━━━━━ Data extract ━━━━━
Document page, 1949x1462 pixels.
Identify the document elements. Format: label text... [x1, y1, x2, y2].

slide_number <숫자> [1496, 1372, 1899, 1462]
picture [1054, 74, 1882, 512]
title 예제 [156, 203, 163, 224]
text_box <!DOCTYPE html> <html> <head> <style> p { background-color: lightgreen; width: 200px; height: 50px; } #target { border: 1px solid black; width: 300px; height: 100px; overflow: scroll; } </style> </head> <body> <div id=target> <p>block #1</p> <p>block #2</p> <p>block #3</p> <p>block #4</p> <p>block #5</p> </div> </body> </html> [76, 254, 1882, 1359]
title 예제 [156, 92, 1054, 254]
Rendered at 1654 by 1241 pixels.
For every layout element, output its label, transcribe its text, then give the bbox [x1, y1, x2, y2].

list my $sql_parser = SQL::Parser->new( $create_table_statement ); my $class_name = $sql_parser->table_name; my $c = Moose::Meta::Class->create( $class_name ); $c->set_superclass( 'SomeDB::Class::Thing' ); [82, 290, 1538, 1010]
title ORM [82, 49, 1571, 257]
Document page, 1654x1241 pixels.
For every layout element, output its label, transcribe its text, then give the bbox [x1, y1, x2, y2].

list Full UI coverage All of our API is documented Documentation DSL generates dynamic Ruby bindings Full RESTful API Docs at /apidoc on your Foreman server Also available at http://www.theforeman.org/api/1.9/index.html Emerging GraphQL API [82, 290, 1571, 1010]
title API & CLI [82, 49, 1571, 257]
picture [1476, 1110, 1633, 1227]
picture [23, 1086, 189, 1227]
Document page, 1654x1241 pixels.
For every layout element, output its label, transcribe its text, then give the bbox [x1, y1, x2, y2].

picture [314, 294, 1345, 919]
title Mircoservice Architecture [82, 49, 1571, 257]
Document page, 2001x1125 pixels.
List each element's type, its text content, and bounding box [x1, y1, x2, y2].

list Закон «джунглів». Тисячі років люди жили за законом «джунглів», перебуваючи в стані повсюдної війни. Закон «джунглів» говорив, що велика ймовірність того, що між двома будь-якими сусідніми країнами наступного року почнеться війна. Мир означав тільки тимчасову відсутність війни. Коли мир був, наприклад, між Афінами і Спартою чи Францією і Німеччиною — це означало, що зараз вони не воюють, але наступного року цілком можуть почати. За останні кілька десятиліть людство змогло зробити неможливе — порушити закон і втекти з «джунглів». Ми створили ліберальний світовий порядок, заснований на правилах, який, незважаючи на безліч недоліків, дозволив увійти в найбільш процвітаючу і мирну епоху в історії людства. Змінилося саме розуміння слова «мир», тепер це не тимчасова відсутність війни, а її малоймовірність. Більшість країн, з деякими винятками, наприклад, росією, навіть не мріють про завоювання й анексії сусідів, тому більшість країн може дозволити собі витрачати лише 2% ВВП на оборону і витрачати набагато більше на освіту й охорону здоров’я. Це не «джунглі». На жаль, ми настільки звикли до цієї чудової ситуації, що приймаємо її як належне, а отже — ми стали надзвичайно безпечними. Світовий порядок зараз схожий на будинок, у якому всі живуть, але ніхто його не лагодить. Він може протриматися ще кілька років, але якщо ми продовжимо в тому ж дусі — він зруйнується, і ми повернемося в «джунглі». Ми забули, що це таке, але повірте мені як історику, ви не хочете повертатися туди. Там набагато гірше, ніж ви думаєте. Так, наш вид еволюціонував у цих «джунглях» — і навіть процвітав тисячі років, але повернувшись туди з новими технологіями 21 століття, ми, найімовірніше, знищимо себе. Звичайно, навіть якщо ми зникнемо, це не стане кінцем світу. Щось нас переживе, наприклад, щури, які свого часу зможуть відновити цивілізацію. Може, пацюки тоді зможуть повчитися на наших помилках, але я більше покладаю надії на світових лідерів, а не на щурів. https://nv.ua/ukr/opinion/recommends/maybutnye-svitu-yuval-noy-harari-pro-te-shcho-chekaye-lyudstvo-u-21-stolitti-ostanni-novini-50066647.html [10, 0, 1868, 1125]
━━━━━
▸ **Objective**: Recast every line of the rows above as a Markdown table with two columns, No. and Line, numbering the lines in order and leaving out blank lines.

▸ **Solution**:
| No. | Line |
|---|---|
| 1 | Document page, 1949x1462 pixels. |
| 2 | Identify the document elements. Format: label text... [x1, y1, x2, y2]. |
| 3 | slide_number <숫자> [1496, 1372, 1899, 1462] |
| 4 | picture [1054, 74, 1882, 512] |
| 5 | title 예제 [156, 203, 163, 224] |
| 6 | text_box <!DOCTYPE html> <html> <head> <style> p { background-color: lightgreen; width: 200px; height: 50px; } #target { border: 1px solid black; width: 300px; height: 100px; overflow: scroll; } </style> </head> <body> <div id=target> <p>block #1</p> <p>block #2</p> <p>block #3</p> <p>block #4</p> <p>block #5</p> </div> </body> </html> [76, 254, 1882, 1359] |
| 7 | title 예제 [156, 92, 1054, 254] |
| 8 | Rendered at 1654 by 1241 pixels. |
| 9 | For every layout element, output its label, transcribe its text, then give the bbox [x1, y1, x2, y2]. |
| 10 | list my $sql_parser = SQL::Parser->new( $create_table_statement ); my $class_name = $sql_parser->table_name; my $c = Moose::Meta::Class->create( $class_name ); $c->set_superclass( 'SomeDB::Class::Thing' ); [82, 290, 1538, 1010] |
| 11 | title ORM [82, 49, 1571, 257] |
| 12 | Document page, 1654x1241 pixels. |
| 13 | For every layout element, output its label, transcribe its text, then give the bbox [x1, y1, x2, y2]. |
| 14 | list Full UI coverage All of our API is documented Documentation DSL generates dynamic Ruby bindings Full RESTful API Docs at /apidoc on your Foreman server Also available at http://www.theforeman.org/api/1.9/index.html Emerging GraphQL API [82, 290, 1571, 1010] |
| 15 | title API & CLI [82, 49, 1571, 257] |
| 16 | picture [1476, 1110, 1633, 1227] |
| 17 | picture [23, 1086, 189, 1227] |
| 18 | Document page, 1654x1241 pixels. |
| 19 | For every layout element, output its label, transcribe its text, then give the bbox [x1, y1, x2, y2]. |
| 20 | picture [314, 294, 1345, 919] |
| 21 | title Mircoservice Architecture [82, 49, 1571, 257] |
| 22 | Document page, 2001x1125 pixels. |
| 23 | List each element's type, its text content, and bounding box [x1, y1, x2, y2]. |
| 24 | list Закон «джунглів». Тисячі років люди жили за законом «джунглів», перебуваючи в стані повсюдної війни. Закон «джунглів» говорив, що велика ймовірність того, що між двома будь-якими сусідніми країнами наступного року почнеться війна. Мир означав тільки тимчасову відсутність війни. Коли мир був, наприклад, між Афінами і Спартою чи Францією і Німеччиною — це означало, що зараз вони не воюють, але наступного року цілком можуть почати. За останні кілька десятиліть людство змогло зробити неможливе — порушити закон і втекти з «джунглів». Ми створили ліберальний світовий порядок, заснований на правилах, який, незважаючи на безліч недоліків, дозволив увійти в найбільш процвітаючу і мирну епоху в історії людства. Змінилося саме розуміння слова «мир», тепер це не тимчасова відсутність війни, а її малоймовірність. Більшість країн, з деякими винятками, наприклад, росією, навіть не мріють про завоювання й анексії сусідів, тому більшість країн може дозволити собі витрачати лише 2% ВВП на оборону і витрачати набагато більше на освіту й охорону здоров’я. Це не «джунглі». На жаль, ми настільки звикли до цієї чудової ситуації, що приймаємо її як належне, а отже — ми стали надзвичайно безпечними. Світовий порядок зараз схожий на будинок, у якому всі живуть, але ніхто його не лагодить. Він може протриматися ще кілька років, але якщо ми продовжимо в тому ж дусі — він зруйнується, і ми повернемося в «джунглі». Ми забули, що це таке, але повірте мені як історику, ви не хочете повертатися туди. Там набагато гірше, ніж ви думаєте. Так, наш вид еволюціонував у цих «джунглях» — і навіть процвітав тисячі років, але повернувшись туди з новими технологіями 21 століття, ми, найімовірніше, знищимо себе. Звичайно, навіть якщо ми зникнемо, це не стане кінцем світу. Щось нас переживе, наприклад, щури, які свого часу зможуть відновити цивілізацію. Може, пацюки тоді зможуть повчитися на наших помилках, але я більше покладаю надії на світових лідерів, а не на щурів. https://nv.ua/ukr/opinion/recommends/maybutnye-svitu-yuval-noy-harari-pro-te-shcho-chekaye-lyudstvo-u-21-stolitti-ostanni-novini-50066647.html [10, 0, 1868, 1125] |